- [WHAT YOU WILL DO]: Can you copy every one of the rows below line by line, keeping each character unchanged?
★ ★ ★ ★ ★ ★ ★
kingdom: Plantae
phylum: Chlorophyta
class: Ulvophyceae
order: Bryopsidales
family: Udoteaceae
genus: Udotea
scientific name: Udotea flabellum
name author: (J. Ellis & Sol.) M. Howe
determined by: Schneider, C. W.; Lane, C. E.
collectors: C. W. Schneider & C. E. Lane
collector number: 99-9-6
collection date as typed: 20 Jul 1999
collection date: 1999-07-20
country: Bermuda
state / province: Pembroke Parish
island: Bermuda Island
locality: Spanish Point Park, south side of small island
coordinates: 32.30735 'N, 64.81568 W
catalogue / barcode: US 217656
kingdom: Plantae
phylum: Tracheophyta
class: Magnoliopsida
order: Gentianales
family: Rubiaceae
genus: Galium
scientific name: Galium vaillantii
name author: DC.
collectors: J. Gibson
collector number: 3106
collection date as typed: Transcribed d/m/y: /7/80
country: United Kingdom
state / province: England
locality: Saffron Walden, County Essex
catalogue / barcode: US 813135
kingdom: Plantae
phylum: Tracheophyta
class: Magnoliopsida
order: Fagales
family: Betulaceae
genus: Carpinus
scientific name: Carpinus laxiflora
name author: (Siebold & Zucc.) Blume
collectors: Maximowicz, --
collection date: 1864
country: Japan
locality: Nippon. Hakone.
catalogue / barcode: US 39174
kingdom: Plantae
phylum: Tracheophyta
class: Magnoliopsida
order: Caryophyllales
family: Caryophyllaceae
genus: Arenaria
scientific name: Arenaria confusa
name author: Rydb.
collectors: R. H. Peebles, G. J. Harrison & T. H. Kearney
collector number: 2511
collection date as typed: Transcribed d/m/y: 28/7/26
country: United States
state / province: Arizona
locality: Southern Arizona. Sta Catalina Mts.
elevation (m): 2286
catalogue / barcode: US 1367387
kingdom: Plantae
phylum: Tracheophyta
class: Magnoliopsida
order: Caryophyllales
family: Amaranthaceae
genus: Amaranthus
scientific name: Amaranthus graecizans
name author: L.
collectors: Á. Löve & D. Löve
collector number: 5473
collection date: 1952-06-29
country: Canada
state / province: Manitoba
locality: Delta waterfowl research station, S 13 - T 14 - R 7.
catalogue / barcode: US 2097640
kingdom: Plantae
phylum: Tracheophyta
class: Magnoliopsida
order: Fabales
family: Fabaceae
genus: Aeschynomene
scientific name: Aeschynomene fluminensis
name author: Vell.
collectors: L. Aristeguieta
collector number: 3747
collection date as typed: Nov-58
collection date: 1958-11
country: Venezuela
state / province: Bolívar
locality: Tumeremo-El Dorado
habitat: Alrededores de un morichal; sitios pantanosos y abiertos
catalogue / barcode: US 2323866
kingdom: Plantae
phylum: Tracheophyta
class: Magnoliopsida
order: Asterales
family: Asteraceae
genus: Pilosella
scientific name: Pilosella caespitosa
★ ★ ★ ★ ★ ★ ★
- [RESPONSE TO THE EXERCISE]:
kingdom: Plantae
phylum: Chlorophyta
class: Ulvophyceae
order: Bryopsidales
family: Udoteaceae
genus: Udotea
scientific name: Udotea flabellum
name author: (J. Ellis & Sol.) M. Howe
determined by: Schneider, C. W.; Lane, C. E.
collectors: C. W. Schneider & C. E. Lane
collector number: 99-9-6
collection date as typed: 20 Jul 1999
collection date: 1999-07-20
country: Bermuda
state / province: Pembroke Parish
island: Bermuda Island
locality: Spanish Point Park, south side of small island
coordinates: 32.30735 'N, 64.81568 W
catalogue / barcode: US 217656
kingdom: Plantae
phylum: Tracheophyta
class: Magnoliopsida
order: Gentianales
family: Rubiaceae
genus: Galium
scientific name: Galium vaillantii
name author: DC.
collectors: J. Gibson
collector number: 3106
collection date as typed: Transcribed d/m/y: /7/80
country: United Kingdom
state / province: England
locality: Saffron Walden, County Essex
catalogue / barcode: US 813135
kingdom: Plantae
phylum: Tracheophyta
class: Magnoliopsida
order: Fagales
family: Betulaceae
genus: Carpinus
scientific name: Carpinus laxiflora
name author: (Siebold & Zucc.) Blume
collectors: Maximowicz, --
collection date: 1864
country: Japan
locality: Nippon. Hakone.
catalogue / barcode: US 39174
kingdom: Plantae
phylum: Tracheophyta
class: Magnoliopsida
order: Caryophyllales
family: Caryophyllaceae
genus: Arenaria
scientific name: Arenaria confusa
name author: Rydb.
collectors: R. H. Peebles, G. J. Harrison & T. H. Kearney
collector number: 2511
collection date as typed: Transcribed d/m/y: 28/7/26
country: United States
state / province: Arizona
locality: Southern Arizona. Sta Catalina Mts.
elevation (m): 2286
catalogue / barcode: US 1367387
kingdom: Plantae
phylum: Tracheophyta
class: Magnoliopsida
order: Caryophyllales
family: Amaranthaceae
genus: Amaranthus
scientific name: Amaranthus graecizans
name author: L.
collectors: Á. Löve & D. Löve
collector number: 5473
collection date: 1952-06-29
country: Canada
state / province: Manitoba
locality: Delta waterfowl research station, S 13 - T 14 - R 7.
catalogue / barcode: US 2097640
kingdom: Plantae
phylum: Tracheophyta
class: Magnoliopsida
order: Fabales
family: Fabaceae
genus: Aeschynomene
scientific name: Aeschynomene fluminensis
name author: Vell.
collectors: L. Aristeguieta
collector number: 3747
collection date as typed: Nov-58
collection date: 1958-11
country: Venezuela
state / province: Bolívar
locality: Tumeremo-El Dorado
habitat: Alrededores de un morichal; sitios pantanosos y abiertos
catalogue / barcode: US 2323866
kingdom: Plantae
phylum: Tracheophyta
class: Magnoliopsida
order: Asterales
family: Asteraceae
genus: Pilosella
scientific name: Pilosella caespitosa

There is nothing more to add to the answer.